The results of their study were surprising: the Blob was killing off walleye pollock in multiple ways. First, it led to extremely warm ocean temperatures and low salinity (i.e. more freshwater than salty water). Walleye fish eggs spend about two weeks in the deep ocean before hatching and rising up to the ocean surface to feed. These eggs rely on consistent, normal temperatures and salinity levels to rise and hatch.

Because The Blob changed both temperature and salinity, the eggs were not able to rise up as high in the water column as they normally do. This meant that less pollock eggs survived, likely because of high predation in deeper waters from adult pollock and/or the fact that the larvae that hatched from the eggs had a much longer distance to travel to reach food-rich areas.

The Blob also reduced the abundance of zooplankton prey for larval fish. After the eggs hatch, the larvae swim to the surface and begin feeding 5-6 days after hatching. These larval fish prefer to feed on copepod eggs, the eggs of a group of small crustaceans, and nauplii, which are the early life stage of many crustaceans (and also have a single eye!). The scientists found extremely low population sizes of copepod eggs and nauplii, meaning there was not enough food for the walleye pollock larvae to survive. 

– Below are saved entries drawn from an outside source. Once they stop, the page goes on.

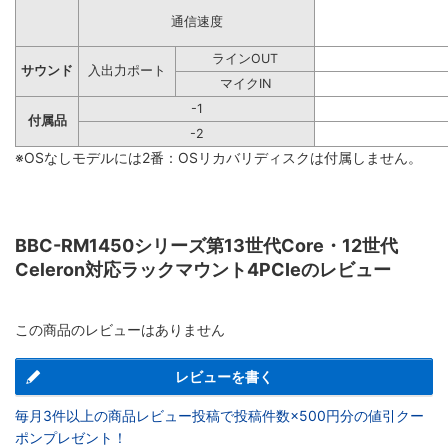
通信速度
ラインOUT
サウンド
入出力ポート
マイクIN
-1
付属品
-2
※OSなしモデルには2番：OSリカバリディスクは付属しません。
BBC-RM1450シリーズ第13世代Core・12世代
Celeron対応ラックマウント4PCIeのレビュー
この商品のレビューはありません
レビューを書く
毎月3件以上の商品レビュー投稿で投稿件数×500円分の値引クー
ポンプレゼント！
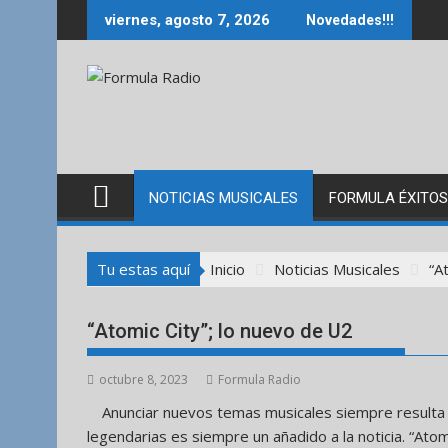
Saltar
viernes, agosto 7, 2026
Novedades!!!
al
contenido
NOTICIAS MUSICALES
FORMULA ÉXITOS
Tu estas aquí
Inicio
Noticias Musicales
“A
“Atomic City”; lo nuevo de U2
octubre 8, 2023
Formula Radio
Anunciar nuevos temas musicales siempre resulta 
legendarias es siempre un añadido a la noticia. “Atom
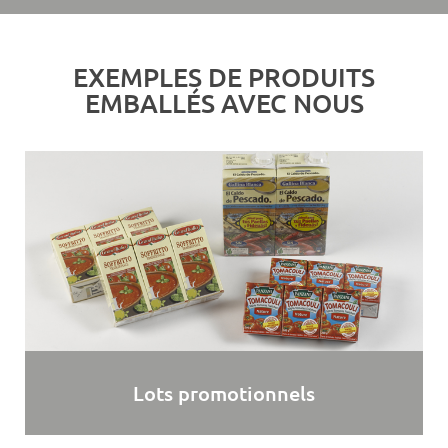
EXEMPLES DE PRODUITS
EMBALLÉS AVEC NOUS​
Lots promotionnels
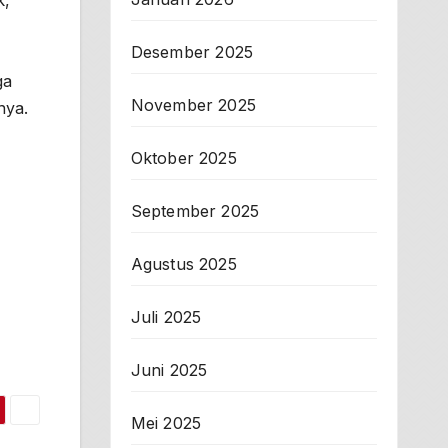
Desember 2025
ga
November 2025
nya.
Oktober 2025
September 2025
Agustus 2025
Juli 2025
Juni 2025
Mei 2025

Rogers and her team also observed that juvenile pollock had poor body condition, which is a measure of overall juvenile health, in response to The Blob. As the juveniles grow, they shift their diet from copepods to krill, which are small crustaceans that look like tiny shrimp. These energy-rich krill are a good source of nutrients for juveniles and help them grow and survive the harsh Alaskan winter. 

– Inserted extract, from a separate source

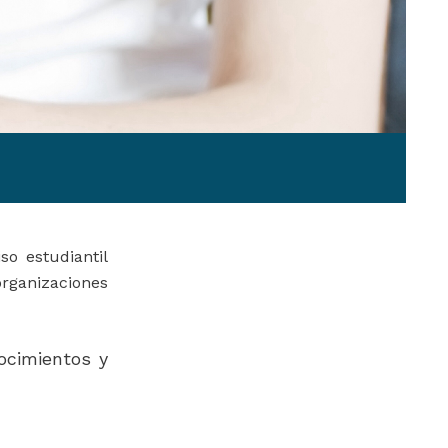
so estudiantil
organizaciones
ocimientos y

The Blob caused a decrease in the availability of krill for the juveniles to eat. On top of this low prey abundance, increased ocean temperatures from The Blob increased the juvenile pollocks' metabolisms, meaning they needed to consume more food to obtain more energy. Because the juvenile pollock could not consume enough krill to meet their bodies' demands, their health suffered.

This pollock decline can have lasting impacts on population sizes and shows that, in addition to immediate die-offs, the effects of marine heat waves can last long after the heat wave ends. These long-term impacts especially harm larval fish, which — just like any other baby — are extremely sensitive to negative and fluctuating growth conditions, in this case in a warming ocean. 

Unfortunately, the decline of the walleye pollock fishery is not a rare occurrence: other fisheries, such as the Pacific cod fishery, also saw declines associated with The Blob. Hopefully, the findings in this study can also help explain the reasons for the declines in these important fisheries.

Marine heat waves like The Blob are caused by combinations of several factors, such as high air temperatures, changing wind patterns, and regular ocean warming events like the El Niño Southern Oscillation in the Pacific Ocean. Though The Blob is over, it continues to harm marine ecosystems to this day. When looking at historical records, scientists have noticed an increase in the length and frequency of marine heat waves over the last century, and predict these heat waves will occur more and more often with global change. While marine heat waves are shorter in length compared to the long-term temperature increase we normally think about with climate change, the effects of heat waves can persist over long periods of time, with potentially huge consequences for marine ecosystems.